On ne peut courir le risque de réduire par exemple le procès de Saint Omer aux coups de théâtre provoqués par les revirements de Myriam Badaoui, accusée n°1 et mythomane avérée. En revanche, après la décision judiciaire, à bref délai, on pourrait autoriser une diffusion unique des débats aux médias qui s’engagent à produire un montage large et équilibré. A défaut de pouvoir tout diffuser. Cette avancée de l’image présenterait un double avantage : une meilleure information du public et un document-vérité sur le fonctionnement de la justice. Une conclusion à laquelle a d’ailleurs abouti la commission Linden sur la captation et la diffusion des débats judiciaires, commission à laquelle j’ai participé l’année dernière. Bien entendu, il faut favoriser les documentaires et magazines de société qui s’attachent à montrer comment marche la justice et comment elle se comporte avec les justiciables.

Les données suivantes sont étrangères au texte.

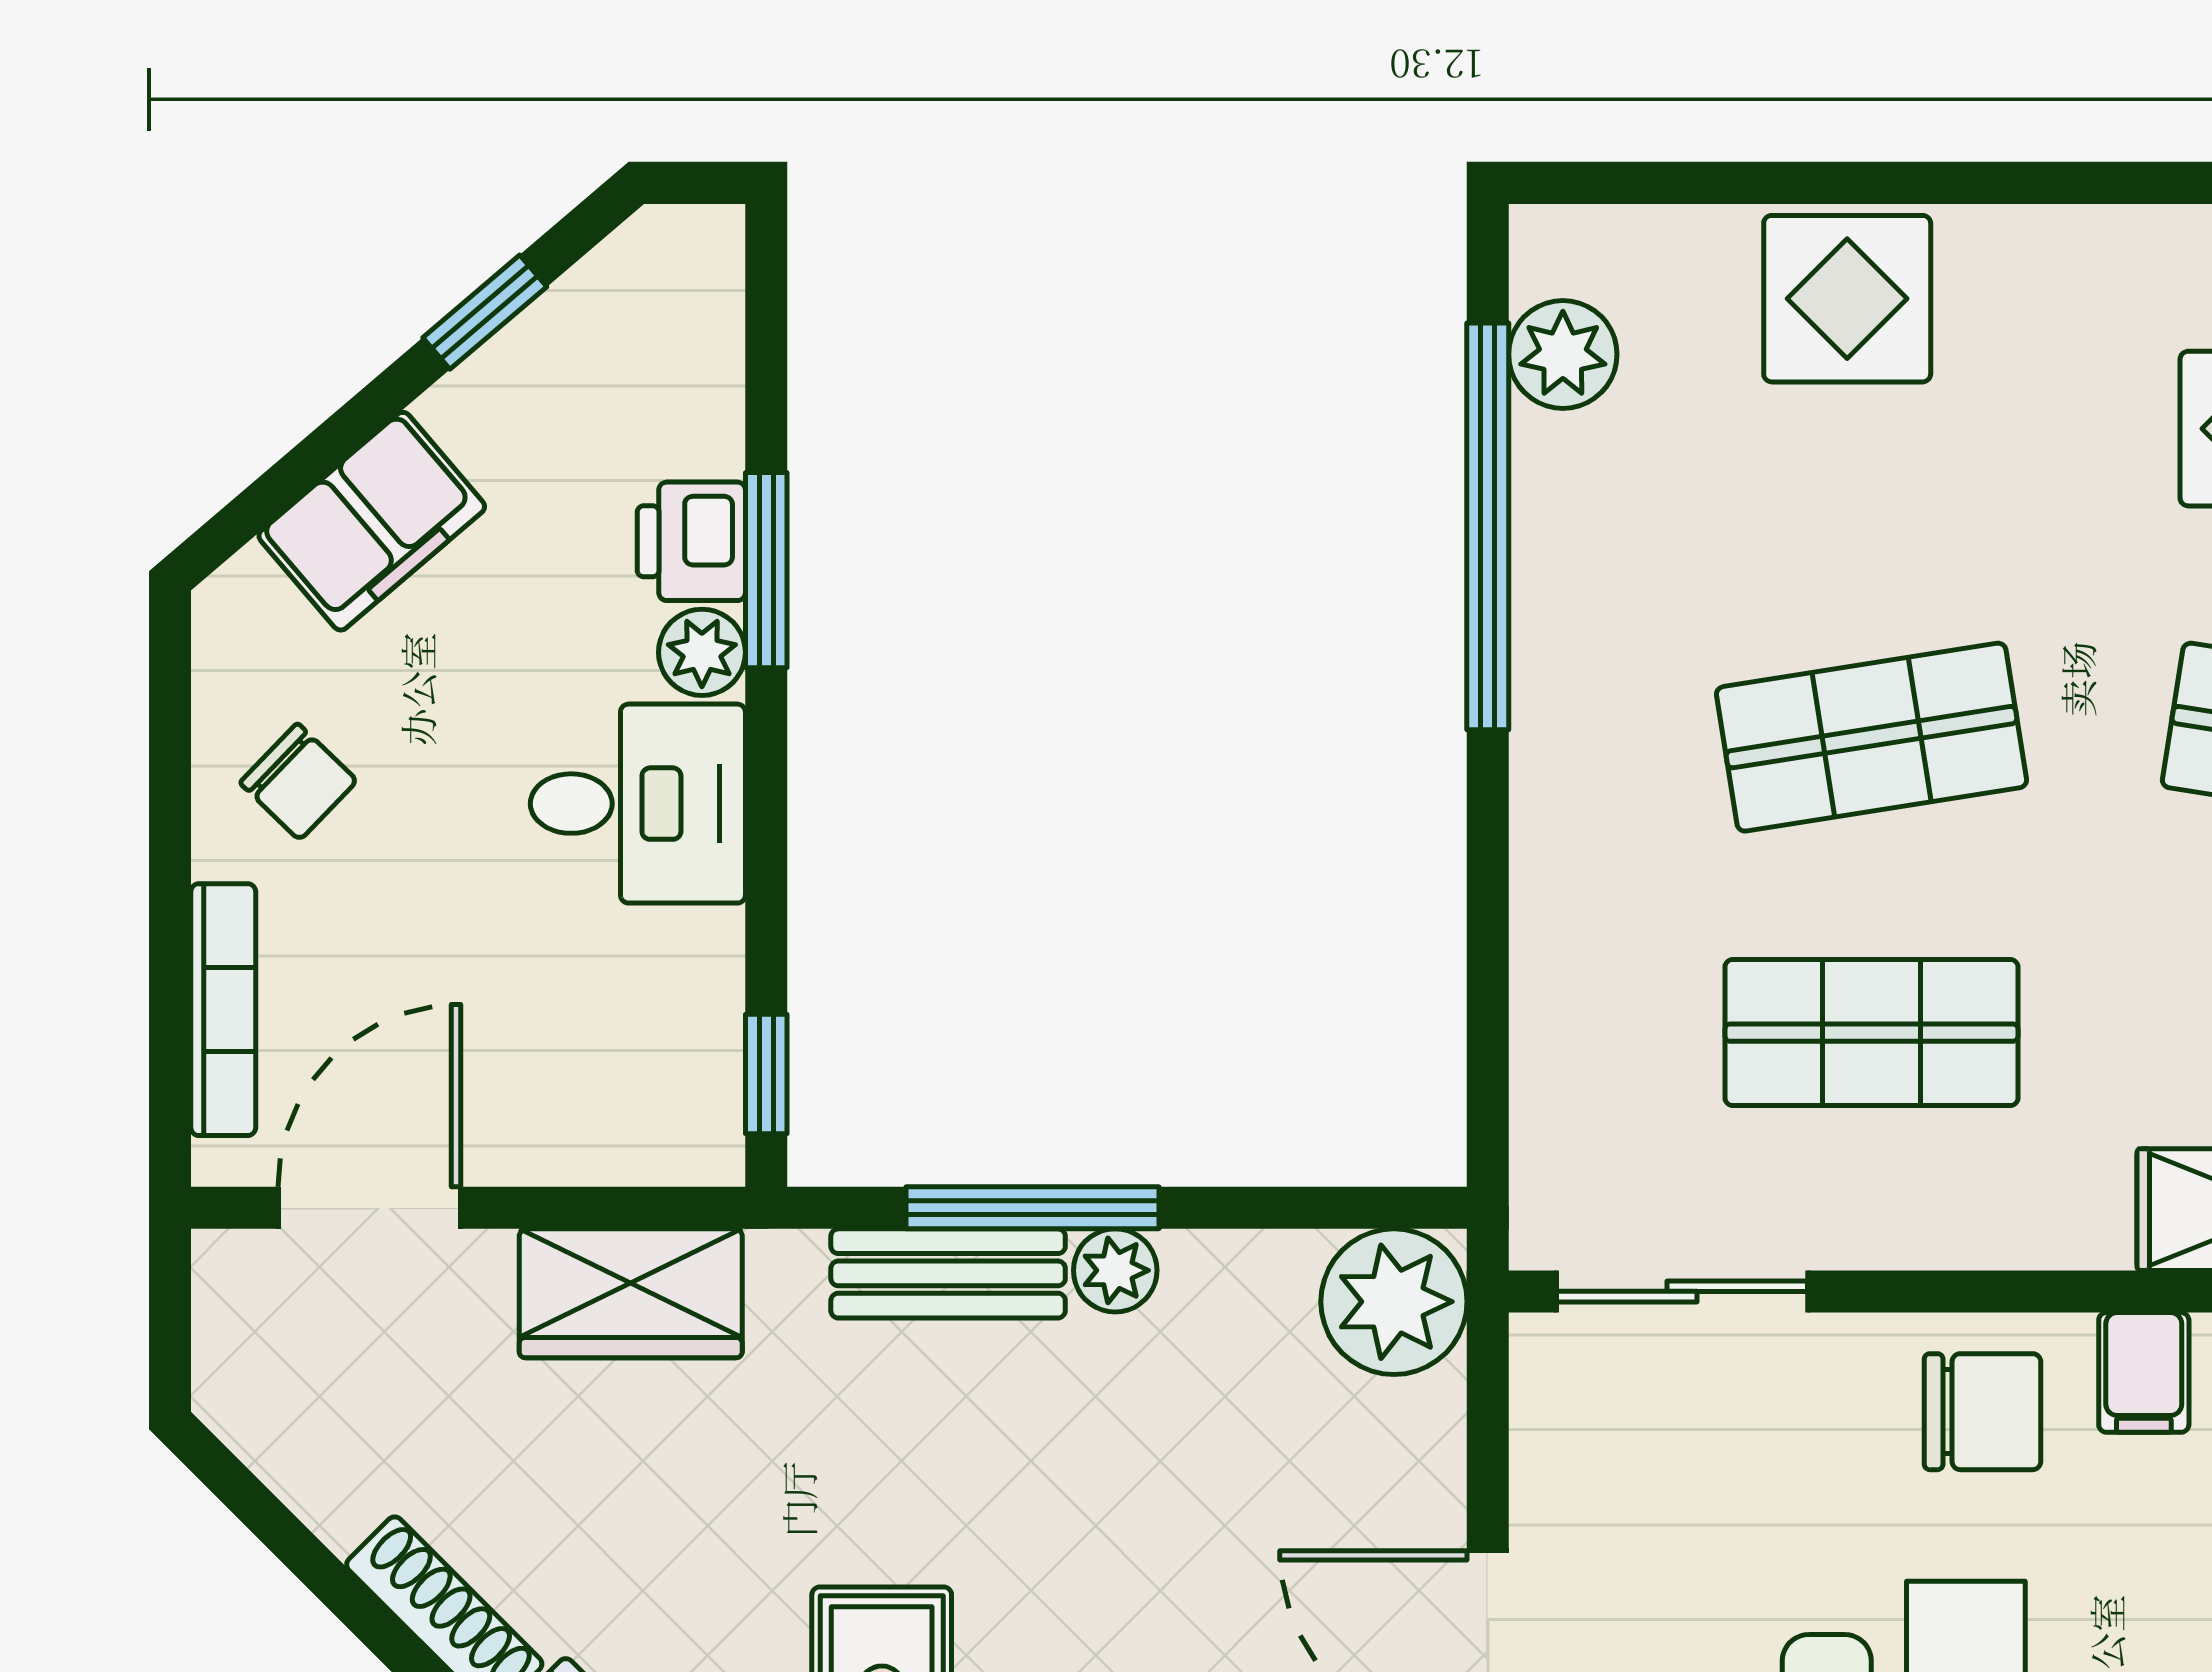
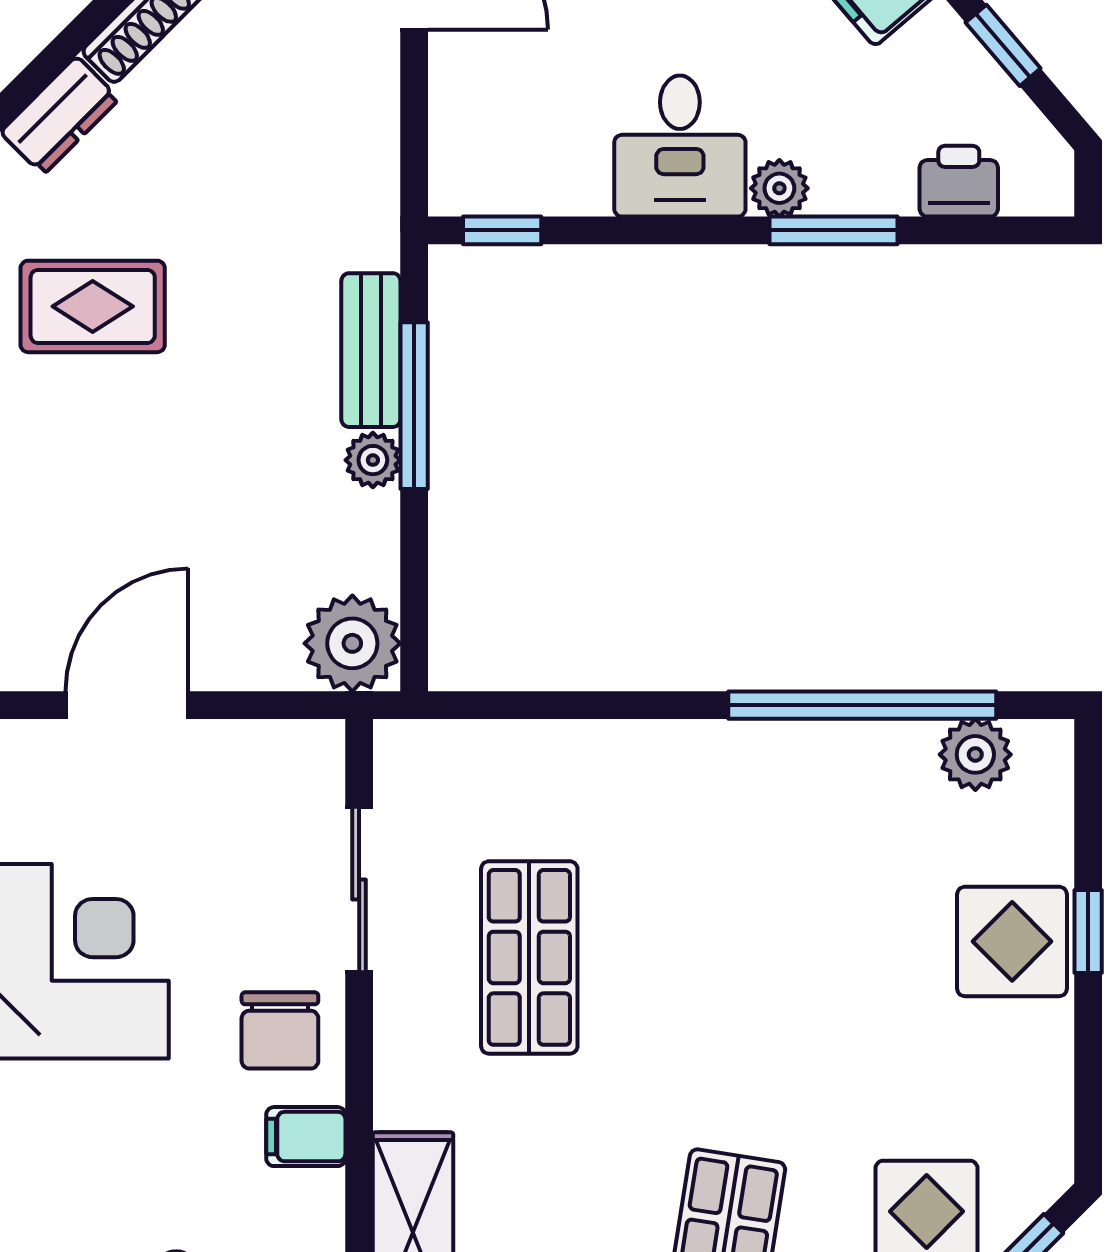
window: (1832, 183) -> (1088, 931), added
printer: (691, 541) -> (959, 181), moved
shop shelf: (1871, 737) -> (724, 957), removed
sliding door: (1682, 1291) -> (359, 889), moved
wardrobe: (631, 1293) -> (358, 141), removed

La retransmission des débats de la commission d’Outreau sur la chaine parlementaire a eu au moins un effet positif : elle a familiarisé le grand public avec la justice et elle a mis l’accent sur ses problèmes de personnels et de moyens financiers.

Soit dit en passant, les tribunaux, si souvent distants et méfiants avec la Presse, sont ravis de lui ouvrir ses portes pour souligner par exemple le manque de greffiers et de fonctionnaires et l’insuffisance des budgets de fonctionnement des juridictions. Il est dommage que la Presse n’ait pas vocation à faire aussi des reportages sur elle-même. Le public apprendrait que la qualité du journalisme judiciaire est en cause. Dans cette spécialité qui exige du temps, des précautions, des vérifications, les professionnels sont de plus en plus bousculés. Au nom de la concurrence et du moindre coût, on leur demande de faire vite, de fournir beaucoup et d’être interchangeables. On voit des reporters sauter d’un fait divers à un autre et même d’un procès à un autre, parfois dans la même journée. La qualité a un coût, pour la Presse, comme pour la justice.

Cette inquiétude commune, face à la détérioration des conditions de travail, devrait d’ailleurs rapprocher magistrats et journalistes. Ils doivent se rencontrer, se parler, apprendre à mieux se comprendre. Si la justice ne peut pas tout dire, elle doit faire des efforts pour en dire plus et le dire mieux. Si la presse ne doit pas se taire, elle ne peut pas raconter n’importe quoi. On ne passera pas radicalement d’un climat de défiance à un climat de confiance entre les deux institutions. Chacun d’ailleurs doit garder ses distances, mais une meilleure connaissance des contraintes et des exigences de l’autre ne peut qu’aider à apaiser les relations entre la justice et les médias.